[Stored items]
:::::

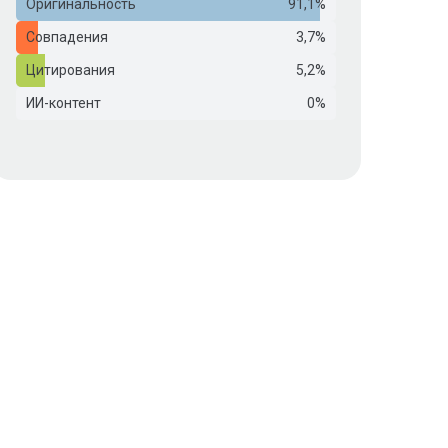
Оригинальность
91,1%
Совпадения
3,7%
Цитирования
5,2%
ИИ-контент
0%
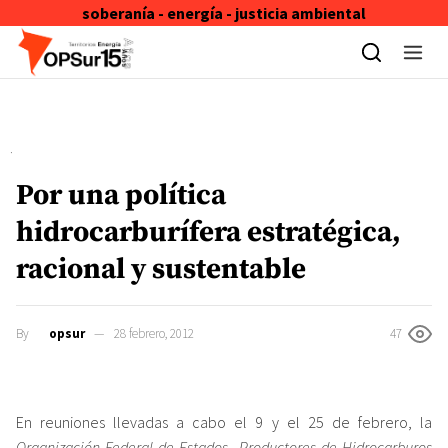
soberanía - energía - justicia ambiental
Skip to content
Por una política
hidrocarburífera estratégica,
racional y sustentable
By
opsur
28 febrero, 2012
47
En reuniones llevadas a cabo el 9 y el 25 de febrero, la
Organización Federal de Estados Productores de Hidrocarburos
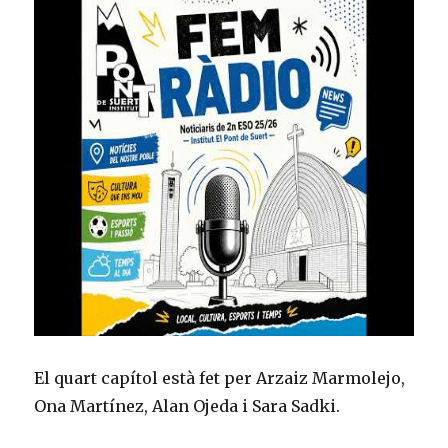
El quart capítol està fet per Arzaiz Marmolejo,
Ona Martínez, Alan Ojeda i Sara Sadki.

:::::

# WHAT THE TASK ASKS
Return verbatim each line from the one that mentions "El quart capítol" to the end of the entries, inclusive.

# EXERCISE ANSWER
El quart capítol està fet per Arzaiz Marmolejo,
Ona Martínez, Alan Ojeda i Sara Sadki.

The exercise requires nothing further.